SOURCE TEXT Start Marker

This estimate is based on historical return rates, which have been reasonably consistent from period to period. If actual returns vary from expected rates, revenue in future periods is adjusted, which could have a material adverse effect on future results of operations. Historically, we have not experienced material adjustments to the financial statements due to changes to these estimates.

 

Cost of sales

Cost of sales includes costs associated with purchasing materials, manufacturing costs and costs to deliver our products to our customers. Cost of sales also includes estimated costs to service warranty claims of customers. This estimate is based on historical trends of warranty costs. Because our warranty obligations cover an extended period of time, a revision of estimated claim rates or the projected cost of materials and freight associated with sending replacement parts to customers could have a material adverse effect on future results of operations.

 

Gross profit

Our gross profit margin is dependent on a number of factors and may fluctuate from quarter to quarter. These factors include the mix of products sold, the level at which we offer promotional discounts to purchase our products, the cost of materials, delivery and manufacturing and the mix of sales between wholesale and company-controlled distribution channels. Sales of products manufactured by third parties, such as accessories and our adjustable foundation, generate lower gross margins. Sales directly to consumers through company-controlled channels, where we capture both the manufacturer’s and retailer’s margin, generate higher gross margins than sales through our wholesale channels.

SOURCE TEXT End Marker
DATA SHOWN Start Marker

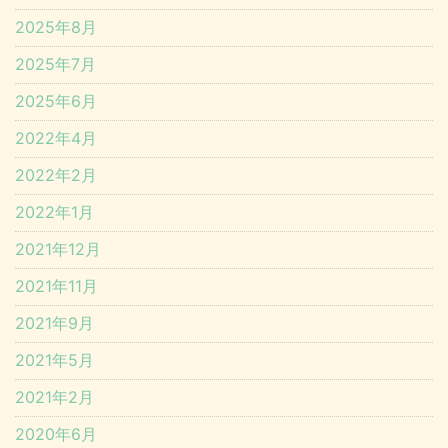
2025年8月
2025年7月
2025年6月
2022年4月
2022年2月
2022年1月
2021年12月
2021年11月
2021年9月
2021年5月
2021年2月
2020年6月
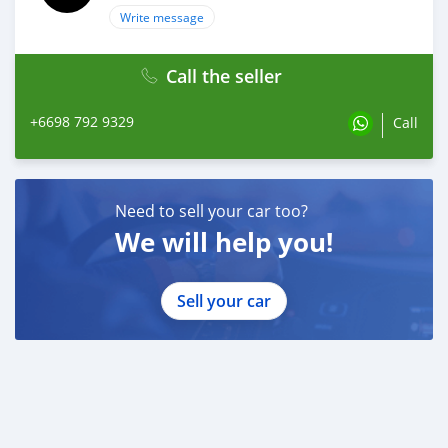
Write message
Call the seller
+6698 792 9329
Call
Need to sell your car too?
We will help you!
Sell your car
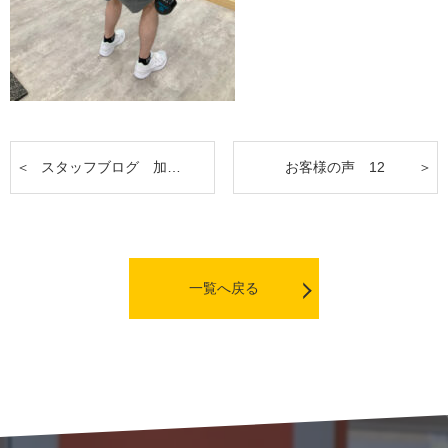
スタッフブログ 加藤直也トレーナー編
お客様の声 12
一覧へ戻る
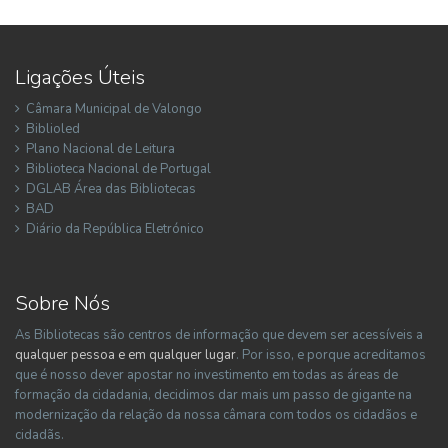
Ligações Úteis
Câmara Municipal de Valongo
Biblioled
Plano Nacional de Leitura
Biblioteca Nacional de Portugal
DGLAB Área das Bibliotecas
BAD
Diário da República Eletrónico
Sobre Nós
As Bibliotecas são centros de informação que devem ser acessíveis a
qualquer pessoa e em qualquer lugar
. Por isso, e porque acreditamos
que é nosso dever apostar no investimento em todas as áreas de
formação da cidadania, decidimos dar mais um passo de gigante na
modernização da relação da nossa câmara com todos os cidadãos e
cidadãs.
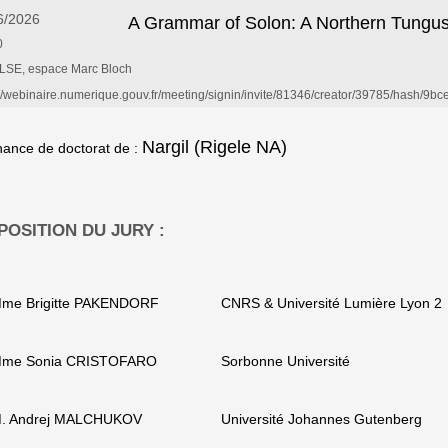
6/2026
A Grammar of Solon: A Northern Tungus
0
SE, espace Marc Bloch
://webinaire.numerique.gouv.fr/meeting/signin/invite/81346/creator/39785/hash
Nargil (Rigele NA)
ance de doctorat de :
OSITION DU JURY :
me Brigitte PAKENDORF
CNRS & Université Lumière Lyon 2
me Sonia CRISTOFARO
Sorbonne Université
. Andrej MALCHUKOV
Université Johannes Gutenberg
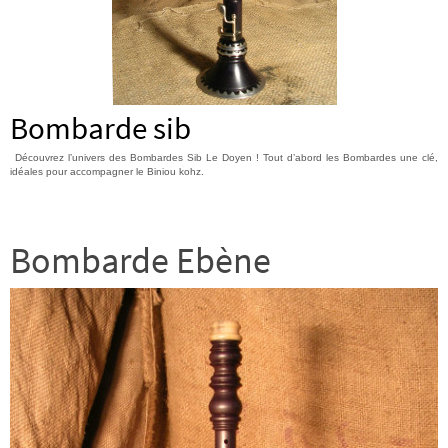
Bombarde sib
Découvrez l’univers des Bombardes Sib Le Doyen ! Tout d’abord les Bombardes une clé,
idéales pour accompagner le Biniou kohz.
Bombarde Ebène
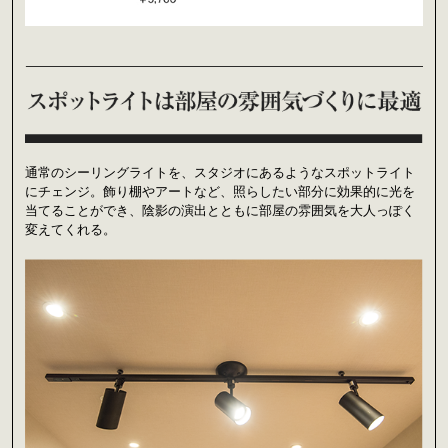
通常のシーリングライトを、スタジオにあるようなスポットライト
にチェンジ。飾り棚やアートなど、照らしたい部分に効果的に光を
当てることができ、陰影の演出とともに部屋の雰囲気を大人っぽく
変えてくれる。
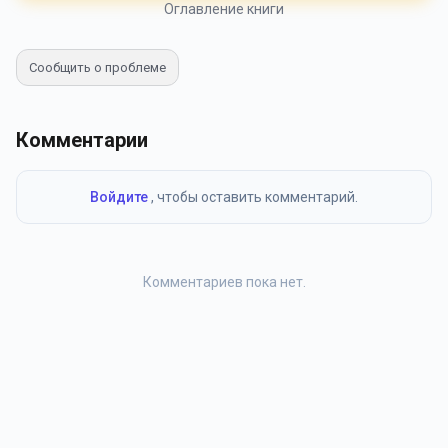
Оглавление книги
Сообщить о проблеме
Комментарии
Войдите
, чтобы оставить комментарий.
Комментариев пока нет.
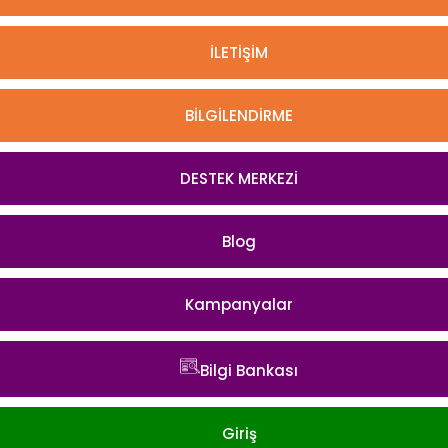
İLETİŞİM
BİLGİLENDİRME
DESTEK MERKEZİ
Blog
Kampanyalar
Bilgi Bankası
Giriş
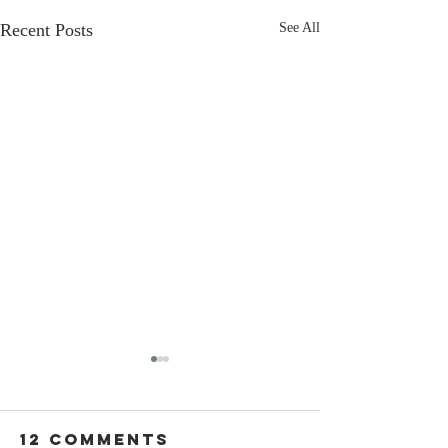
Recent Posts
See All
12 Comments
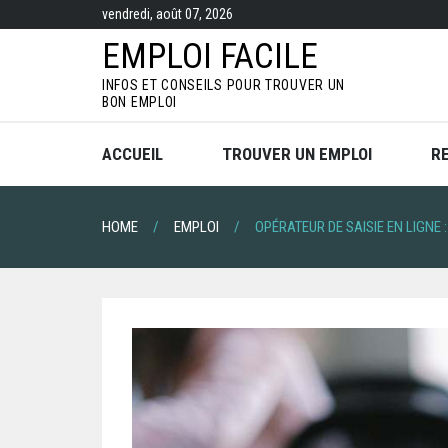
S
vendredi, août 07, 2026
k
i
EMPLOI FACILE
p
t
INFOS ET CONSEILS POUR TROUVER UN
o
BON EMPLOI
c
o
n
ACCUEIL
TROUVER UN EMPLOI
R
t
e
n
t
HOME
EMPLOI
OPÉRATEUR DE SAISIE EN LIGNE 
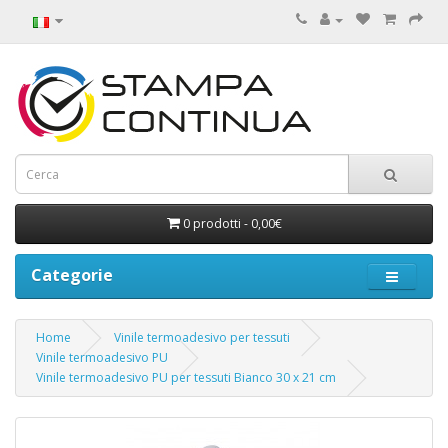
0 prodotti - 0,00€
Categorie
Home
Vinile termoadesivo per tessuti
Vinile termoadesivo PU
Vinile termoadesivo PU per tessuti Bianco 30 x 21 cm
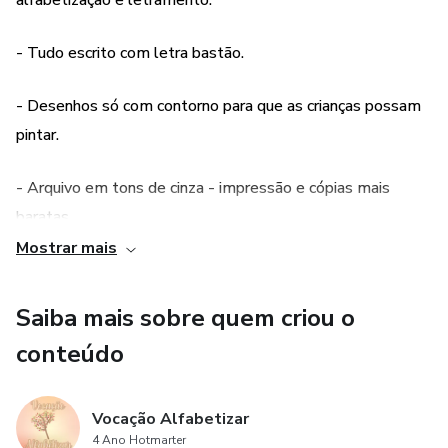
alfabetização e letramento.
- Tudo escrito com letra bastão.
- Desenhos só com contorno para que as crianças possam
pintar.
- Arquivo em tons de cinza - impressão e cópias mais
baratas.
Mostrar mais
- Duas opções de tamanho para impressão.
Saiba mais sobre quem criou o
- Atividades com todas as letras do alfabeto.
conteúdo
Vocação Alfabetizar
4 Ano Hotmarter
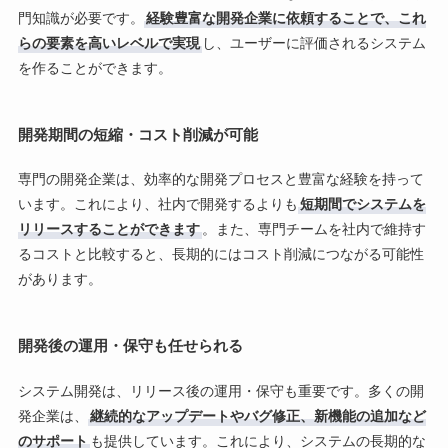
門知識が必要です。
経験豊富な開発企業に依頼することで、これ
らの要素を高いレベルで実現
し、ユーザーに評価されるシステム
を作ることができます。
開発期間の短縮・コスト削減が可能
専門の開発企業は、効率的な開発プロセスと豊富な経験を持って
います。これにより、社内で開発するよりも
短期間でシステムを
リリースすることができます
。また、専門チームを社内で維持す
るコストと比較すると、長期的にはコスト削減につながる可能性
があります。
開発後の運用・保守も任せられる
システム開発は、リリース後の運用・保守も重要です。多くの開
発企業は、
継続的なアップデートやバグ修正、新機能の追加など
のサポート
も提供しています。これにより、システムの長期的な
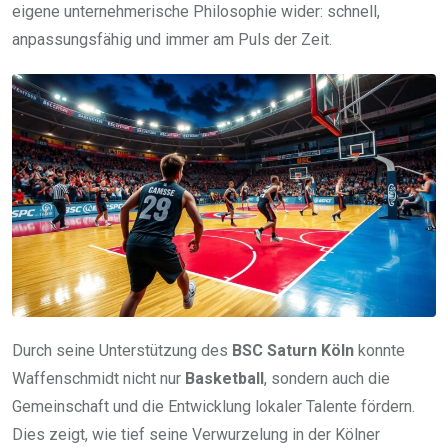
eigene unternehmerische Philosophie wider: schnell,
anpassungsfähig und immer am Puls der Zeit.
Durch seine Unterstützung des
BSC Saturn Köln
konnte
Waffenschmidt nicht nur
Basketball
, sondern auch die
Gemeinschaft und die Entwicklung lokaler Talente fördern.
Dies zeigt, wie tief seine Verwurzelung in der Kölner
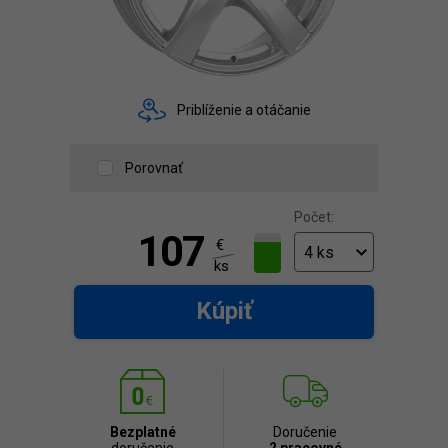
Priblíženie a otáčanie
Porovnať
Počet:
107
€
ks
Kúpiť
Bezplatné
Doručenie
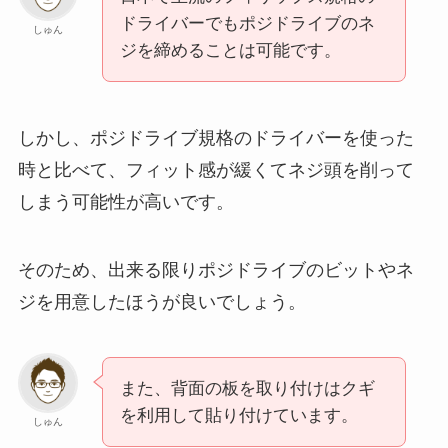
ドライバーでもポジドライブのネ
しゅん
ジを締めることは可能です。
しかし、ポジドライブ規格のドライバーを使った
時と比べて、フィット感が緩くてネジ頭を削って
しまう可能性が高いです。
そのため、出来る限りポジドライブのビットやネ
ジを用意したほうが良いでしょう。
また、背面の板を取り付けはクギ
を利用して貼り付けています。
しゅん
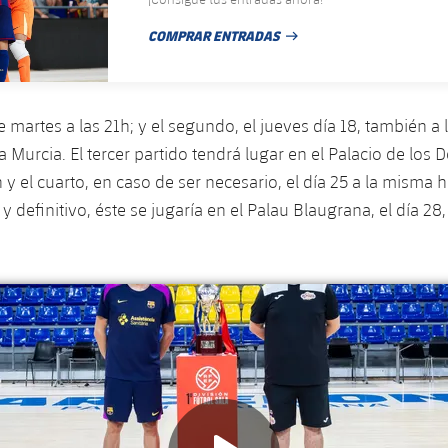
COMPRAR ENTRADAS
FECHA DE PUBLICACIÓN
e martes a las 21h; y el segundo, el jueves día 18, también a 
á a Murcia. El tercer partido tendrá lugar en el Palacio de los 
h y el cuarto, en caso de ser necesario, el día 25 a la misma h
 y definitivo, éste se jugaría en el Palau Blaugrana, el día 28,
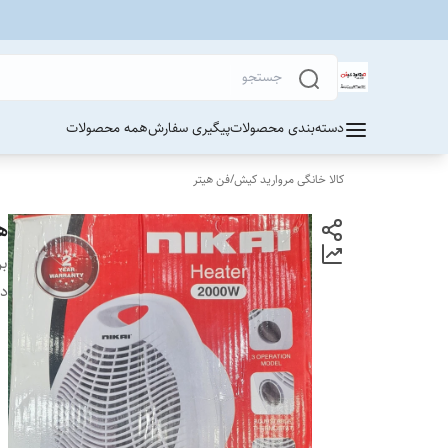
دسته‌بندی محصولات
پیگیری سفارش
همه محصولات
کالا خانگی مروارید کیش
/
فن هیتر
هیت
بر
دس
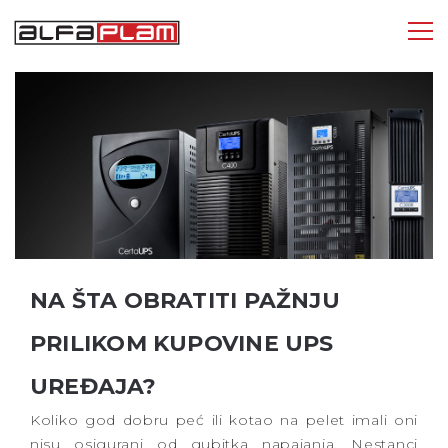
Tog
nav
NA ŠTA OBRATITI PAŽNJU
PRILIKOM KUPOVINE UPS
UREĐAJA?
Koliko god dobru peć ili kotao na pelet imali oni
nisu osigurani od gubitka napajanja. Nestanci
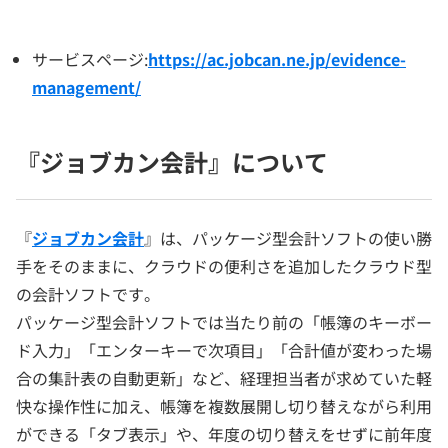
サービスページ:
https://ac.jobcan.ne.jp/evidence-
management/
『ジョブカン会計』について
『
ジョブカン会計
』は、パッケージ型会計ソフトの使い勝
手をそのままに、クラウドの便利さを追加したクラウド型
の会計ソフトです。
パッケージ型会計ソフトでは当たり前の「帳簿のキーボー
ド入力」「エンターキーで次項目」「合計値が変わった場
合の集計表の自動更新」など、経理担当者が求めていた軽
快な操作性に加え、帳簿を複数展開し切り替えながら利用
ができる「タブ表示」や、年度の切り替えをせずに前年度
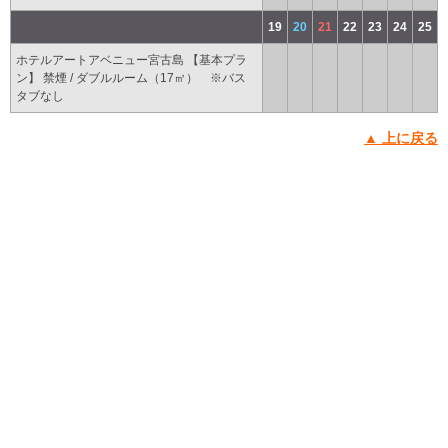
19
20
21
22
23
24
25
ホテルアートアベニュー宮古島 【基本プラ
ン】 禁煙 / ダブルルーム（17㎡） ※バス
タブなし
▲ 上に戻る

DATA SHOWN End Marker

> [INSTRUCTIONS]:
1) In the accounting excerpt, what is the estimate of costs to service customer warranty claims based on?
2) Retype the accounting excerpt from "This estimate is based on historical return" up to and including "to these estimates.".

> [SOLUTIONS TO EACH TASK]:
1) It is based on historical trends of warranty costs.

2)
This estimate is based on historical return rates, which have been reasonably consistent from period to period. If actual returns vary from expected rates, revenue in future periods is adjusted, which could have a material adverse effect on future results of operations. Historically, we have not experienced material adjustments to the financial statements due to changes to these estimates.